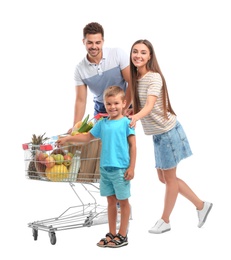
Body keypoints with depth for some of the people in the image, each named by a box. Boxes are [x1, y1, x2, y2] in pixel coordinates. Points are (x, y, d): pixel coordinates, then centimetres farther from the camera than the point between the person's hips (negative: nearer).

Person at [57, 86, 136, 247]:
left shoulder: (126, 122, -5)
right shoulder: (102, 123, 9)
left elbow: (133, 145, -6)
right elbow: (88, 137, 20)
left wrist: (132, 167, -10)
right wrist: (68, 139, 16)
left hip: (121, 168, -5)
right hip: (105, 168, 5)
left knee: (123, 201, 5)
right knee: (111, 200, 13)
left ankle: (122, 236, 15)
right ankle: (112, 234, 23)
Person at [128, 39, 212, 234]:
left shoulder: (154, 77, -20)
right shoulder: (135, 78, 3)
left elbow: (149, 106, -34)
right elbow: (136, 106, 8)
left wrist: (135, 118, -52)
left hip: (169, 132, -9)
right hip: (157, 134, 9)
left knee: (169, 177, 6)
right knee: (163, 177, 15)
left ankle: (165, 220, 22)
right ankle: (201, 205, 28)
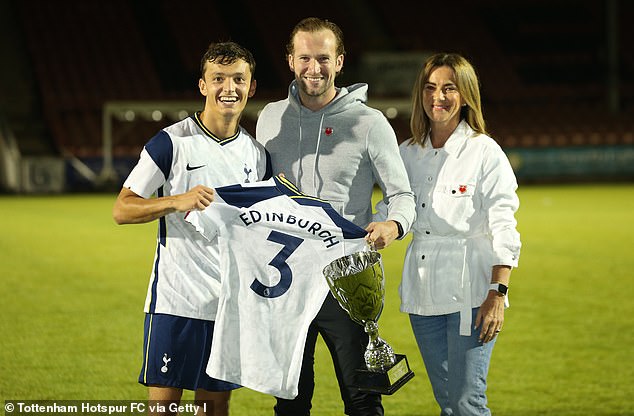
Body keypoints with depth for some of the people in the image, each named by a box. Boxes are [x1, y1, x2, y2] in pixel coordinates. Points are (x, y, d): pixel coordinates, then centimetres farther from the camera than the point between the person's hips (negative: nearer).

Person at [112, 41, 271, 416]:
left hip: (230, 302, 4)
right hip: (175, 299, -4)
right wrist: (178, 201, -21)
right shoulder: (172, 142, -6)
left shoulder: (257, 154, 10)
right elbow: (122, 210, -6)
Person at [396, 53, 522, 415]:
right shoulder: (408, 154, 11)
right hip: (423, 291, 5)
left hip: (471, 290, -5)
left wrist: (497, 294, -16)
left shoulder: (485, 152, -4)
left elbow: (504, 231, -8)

---

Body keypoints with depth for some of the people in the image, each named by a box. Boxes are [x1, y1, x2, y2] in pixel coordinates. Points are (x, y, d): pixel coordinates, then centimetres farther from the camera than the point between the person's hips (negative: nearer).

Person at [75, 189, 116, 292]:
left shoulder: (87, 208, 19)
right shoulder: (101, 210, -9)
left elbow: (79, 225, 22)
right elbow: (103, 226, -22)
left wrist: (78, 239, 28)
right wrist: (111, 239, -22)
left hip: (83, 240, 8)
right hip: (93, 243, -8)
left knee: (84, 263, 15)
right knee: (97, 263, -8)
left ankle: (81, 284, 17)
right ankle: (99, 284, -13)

---

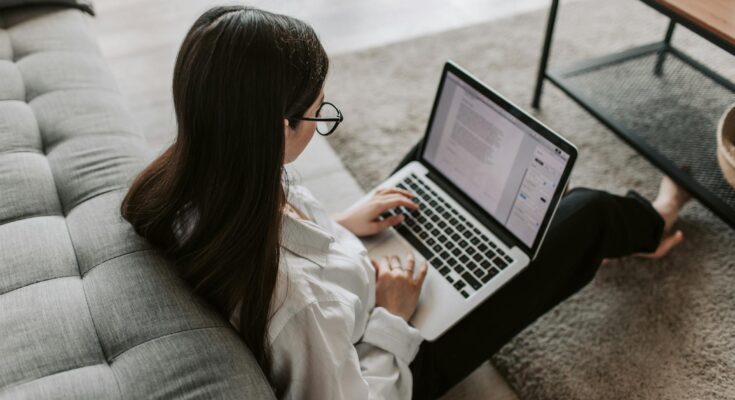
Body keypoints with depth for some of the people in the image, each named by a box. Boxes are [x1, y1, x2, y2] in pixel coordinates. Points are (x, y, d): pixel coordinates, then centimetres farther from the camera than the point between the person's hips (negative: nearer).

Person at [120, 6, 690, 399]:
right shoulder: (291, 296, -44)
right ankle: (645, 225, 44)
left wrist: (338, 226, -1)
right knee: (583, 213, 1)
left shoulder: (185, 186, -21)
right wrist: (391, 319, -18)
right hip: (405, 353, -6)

What you should do: Please present the stretch from the line containing "right elbow: (88, 137, 20)" through the line containing "left shoulder: (154, 77, -20)" as a numbered list, skipping any blank lines.

Solution to the exercise:
1. right elbow: (88, 137, 20)
2. left wrist: (132, 167, -10)
3. right wrist: (68, 139, 16)
4. left hip: (121, 168, -5)
5. right hip: (105, 168, 5)
6. left knee: (123, 201, 5)
7. right knee: (111, 200, 13)
8. left ankle: (122, 236, 15)
9. right ankle: (112, 234, 23)
10. Person at [128, 39, 212, 234]:
11. left shoulder: (154, 77, -20)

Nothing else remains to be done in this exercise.